It's actually been going on for about 20 years or more! And the points made are not off-topic!
The obsession with creating nominal graduates has created a serious shortage of people with real skills, particularly in practical/craft areas. To make matters worse , there has, over the past decade or so, been a 'cul' of teachers and lecturers with genuine craft skills, in favour of the more complaint 'graduates' who think it's acceptable to be 'one page ahead of the students' in the subjects they deliver.
The net result is a severely depleted skills-base!
There is no single reason why kids might not want to take over the family business...

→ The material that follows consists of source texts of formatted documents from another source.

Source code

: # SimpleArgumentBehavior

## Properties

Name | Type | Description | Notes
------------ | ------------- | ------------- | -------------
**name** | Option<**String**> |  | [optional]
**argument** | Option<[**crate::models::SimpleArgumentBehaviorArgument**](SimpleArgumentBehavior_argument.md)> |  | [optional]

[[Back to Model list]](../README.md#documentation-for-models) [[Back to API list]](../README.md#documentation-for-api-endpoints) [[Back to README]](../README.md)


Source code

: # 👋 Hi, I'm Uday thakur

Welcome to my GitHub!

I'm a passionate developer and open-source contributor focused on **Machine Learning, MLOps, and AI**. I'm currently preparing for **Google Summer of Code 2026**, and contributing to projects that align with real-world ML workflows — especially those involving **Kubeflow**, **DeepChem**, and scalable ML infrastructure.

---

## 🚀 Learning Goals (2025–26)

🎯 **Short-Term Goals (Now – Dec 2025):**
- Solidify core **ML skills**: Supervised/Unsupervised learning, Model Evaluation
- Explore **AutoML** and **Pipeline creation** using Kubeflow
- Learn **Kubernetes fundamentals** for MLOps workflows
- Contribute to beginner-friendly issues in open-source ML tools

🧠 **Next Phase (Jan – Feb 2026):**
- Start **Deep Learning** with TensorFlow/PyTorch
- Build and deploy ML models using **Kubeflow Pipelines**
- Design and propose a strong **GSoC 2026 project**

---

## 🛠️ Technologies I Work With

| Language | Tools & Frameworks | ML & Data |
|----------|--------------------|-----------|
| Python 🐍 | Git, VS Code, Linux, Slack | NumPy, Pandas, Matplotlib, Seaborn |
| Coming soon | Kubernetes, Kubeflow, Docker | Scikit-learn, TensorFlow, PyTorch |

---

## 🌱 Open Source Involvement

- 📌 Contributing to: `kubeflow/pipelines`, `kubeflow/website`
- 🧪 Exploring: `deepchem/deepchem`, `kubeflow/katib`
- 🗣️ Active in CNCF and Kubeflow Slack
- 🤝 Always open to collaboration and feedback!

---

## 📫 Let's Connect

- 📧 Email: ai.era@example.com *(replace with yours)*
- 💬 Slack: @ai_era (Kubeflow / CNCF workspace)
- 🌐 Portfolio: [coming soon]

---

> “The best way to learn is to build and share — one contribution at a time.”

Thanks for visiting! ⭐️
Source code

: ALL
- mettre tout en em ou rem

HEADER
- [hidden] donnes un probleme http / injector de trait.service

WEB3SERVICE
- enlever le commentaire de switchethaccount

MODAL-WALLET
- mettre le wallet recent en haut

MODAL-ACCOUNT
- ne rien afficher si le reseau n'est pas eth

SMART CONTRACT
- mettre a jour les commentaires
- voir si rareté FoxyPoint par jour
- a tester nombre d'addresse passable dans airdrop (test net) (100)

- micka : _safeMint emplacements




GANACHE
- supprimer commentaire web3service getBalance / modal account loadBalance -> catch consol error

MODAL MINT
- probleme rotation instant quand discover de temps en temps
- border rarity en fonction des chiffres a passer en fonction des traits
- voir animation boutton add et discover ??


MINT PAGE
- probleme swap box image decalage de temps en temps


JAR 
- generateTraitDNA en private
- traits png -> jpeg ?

Very often children do not want to follow their parents into businesses that have been disruptive to family life. - The catering trade for example - long nights in the takeaway and/or restaurant, days sent doing the prep work etc. When children are 'obliged' by one means of another to serve the family business, they can develop the mentality of it being a chore; sheer grind they resent and want freed from. In other cases, I've known of people who isolated their children completely from the business, sent them to private schools, lodged them with 'houseparents' and wound up producing spoilt, narcissistic, self-entitled brats who simply want to asset-strip the business.
Then there is the plain and simple fact that the best-adjusted child is likely to be an individual, and when it comes to them, there is no 'one size fits all' set of reasoning... My own daughter will, by her own volition, follow me into some aspect of pretty-much the same industry. But she will not have the technical skills necessary to do what I do. - Mind you, I don't have the technical skills necessary to do what she does!
Again... Running ANY business is down to your skillset! For instance, the roads are littered with the corpses of dead pubs, restaurants and takeaways... Why? 'Everybody' eats and drinks and thinks they could play mein host with ease! Reality is a bit different! - I only know that because I grew up with family in these trades and know what a scary-hard slog they really are!